By this time I was more engrossed in the tremendously vital writing being done by Britain’s new young dramatists, than by the acting and production, which had so bedazzled me in the 1950s. Playwrights like John Osborne, Arnold Wesker, John Arden, Alun Owen, and many others, not only electrified the stage, but electrified the political discourse in the nation.  The directors Peter Hall and Peter Brook brought the Royal Shakespeare Company to London, where they staged a series of social-realist, socially-conscious plays, not only from Britain but from European countries as well. For the only time in my experience, one of their productions about war had such a powerful effect on the audience that after the final curtain fell, we all sat there in total silence for a good three minutes.

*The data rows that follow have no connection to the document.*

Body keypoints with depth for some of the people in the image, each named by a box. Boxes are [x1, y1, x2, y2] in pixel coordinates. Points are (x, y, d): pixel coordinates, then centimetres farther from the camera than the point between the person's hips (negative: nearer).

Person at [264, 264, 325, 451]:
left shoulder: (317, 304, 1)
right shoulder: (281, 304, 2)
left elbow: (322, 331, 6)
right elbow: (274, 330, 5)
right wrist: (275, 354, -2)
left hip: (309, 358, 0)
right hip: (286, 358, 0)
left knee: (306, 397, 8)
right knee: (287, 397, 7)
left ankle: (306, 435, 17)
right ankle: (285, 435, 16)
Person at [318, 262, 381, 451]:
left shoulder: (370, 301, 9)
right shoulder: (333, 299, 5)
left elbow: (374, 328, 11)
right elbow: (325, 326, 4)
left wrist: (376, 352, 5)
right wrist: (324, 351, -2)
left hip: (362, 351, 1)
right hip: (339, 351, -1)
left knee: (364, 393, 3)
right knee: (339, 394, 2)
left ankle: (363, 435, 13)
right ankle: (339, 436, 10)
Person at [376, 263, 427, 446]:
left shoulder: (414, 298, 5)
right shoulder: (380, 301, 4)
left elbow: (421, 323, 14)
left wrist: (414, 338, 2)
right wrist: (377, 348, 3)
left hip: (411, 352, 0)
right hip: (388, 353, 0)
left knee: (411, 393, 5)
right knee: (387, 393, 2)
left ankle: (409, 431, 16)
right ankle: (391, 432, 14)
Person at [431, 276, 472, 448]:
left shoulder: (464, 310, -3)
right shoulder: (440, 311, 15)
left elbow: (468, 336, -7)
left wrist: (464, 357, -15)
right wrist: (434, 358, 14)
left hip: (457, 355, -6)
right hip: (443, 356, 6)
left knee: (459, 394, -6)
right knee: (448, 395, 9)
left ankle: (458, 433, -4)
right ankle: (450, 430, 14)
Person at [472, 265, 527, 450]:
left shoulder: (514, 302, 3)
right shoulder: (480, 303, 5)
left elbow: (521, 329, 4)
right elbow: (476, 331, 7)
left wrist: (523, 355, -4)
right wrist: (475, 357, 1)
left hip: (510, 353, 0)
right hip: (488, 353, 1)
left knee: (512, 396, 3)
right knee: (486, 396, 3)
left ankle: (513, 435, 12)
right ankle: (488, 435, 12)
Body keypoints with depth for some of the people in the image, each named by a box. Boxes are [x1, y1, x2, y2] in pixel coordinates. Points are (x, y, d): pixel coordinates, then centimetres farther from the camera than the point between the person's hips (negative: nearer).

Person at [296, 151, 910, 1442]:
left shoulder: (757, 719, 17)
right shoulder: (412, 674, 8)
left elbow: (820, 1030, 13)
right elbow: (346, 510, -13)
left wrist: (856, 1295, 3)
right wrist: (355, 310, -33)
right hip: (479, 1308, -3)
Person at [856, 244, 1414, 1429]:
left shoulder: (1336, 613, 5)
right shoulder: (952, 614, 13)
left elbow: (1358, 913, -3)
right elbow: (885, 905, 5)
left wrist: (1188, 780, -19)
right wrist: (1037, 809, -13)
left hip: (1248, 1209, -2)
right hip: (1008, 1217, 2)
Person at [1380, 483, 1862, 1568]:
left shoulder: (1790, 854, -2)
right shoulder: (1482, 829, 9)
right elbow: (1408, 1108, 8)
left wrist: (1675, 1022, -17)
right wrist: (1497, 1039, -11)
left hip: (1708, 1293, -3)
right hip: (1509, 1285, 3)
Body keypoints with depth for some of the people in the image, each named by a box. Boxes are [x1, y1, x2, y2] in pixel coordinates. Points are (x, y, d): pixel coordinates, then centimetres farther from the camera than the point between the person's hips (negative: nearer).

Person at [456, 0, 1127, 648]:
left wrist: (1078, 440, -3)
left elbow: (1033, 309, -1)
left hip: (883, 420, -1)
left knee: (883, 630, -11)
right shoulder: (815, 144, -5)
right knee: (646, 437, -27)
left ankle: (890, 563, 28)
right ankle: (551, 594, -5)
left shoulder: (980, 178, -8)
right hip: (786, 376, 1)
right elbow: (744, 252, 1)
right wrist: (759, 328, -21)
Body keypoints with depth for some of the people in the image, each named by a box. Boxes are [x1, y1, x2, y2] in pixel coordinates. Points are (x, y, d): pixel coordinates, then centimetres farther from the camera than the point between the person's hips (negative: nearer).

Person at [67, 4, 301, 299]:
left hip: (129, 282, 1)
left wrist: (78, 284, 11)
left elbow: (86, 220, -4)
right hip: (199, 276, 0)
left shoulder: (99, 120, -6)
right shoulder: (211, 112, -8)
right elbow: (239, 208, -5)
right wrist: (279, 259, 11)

In the east end of London, Joan Littlewood ran a working-class theatre such as had never been seen in London before, and has not been seen since, so far as I know. Her play against war, Oh,What a Lovely War! I am sure still hangs in the memory of everyone who saw it. Then there were the comedians, the four young men from Cambridge University --- Peter  Cook, Dudley Moore, Alan Bennett and Jonathan Miller --- who got the British to laugh about the war they had recently emerged from as a nation of self-regarding heroes, in a way that they had never laughed before. Nor can I forget the brilliant, pitiless humour of the BBC’s weekend satirical shows such as That Was the Week That Was, using a number of graduates from Joan Littlewood’s theatre, such as the hilarious Roy Kinnear, in TV that reached a level never equalled anywhere in the world.
Also at this time I was entranced by how the theatre became central to the political discourse of the time. These small islands, the same size as my homeland of New Zealand, contained 60 million people, for whom most intellectual activity, especially the serious magazines and periodical journals, was centred in London. This meant that a play of ideas that might run for a couple of months on the London stage would be written about, discussed and analysed repeatedly by intellectuals and others in a way that would be quite impossible in a vast, strung out country like Canada. So in this way the ideas seeped into the current political discourse.
Whatever else I might have said about the English, their class-consciousness, their snobbery, and the brutality with which they conquered the world,  I have a huge admiration for the quality of their theatre, their writing, acting and performance. One can see this still: a week of watching Netflix will expose anyone to a feast of the humour and superb craftsmanship of British authors and writers.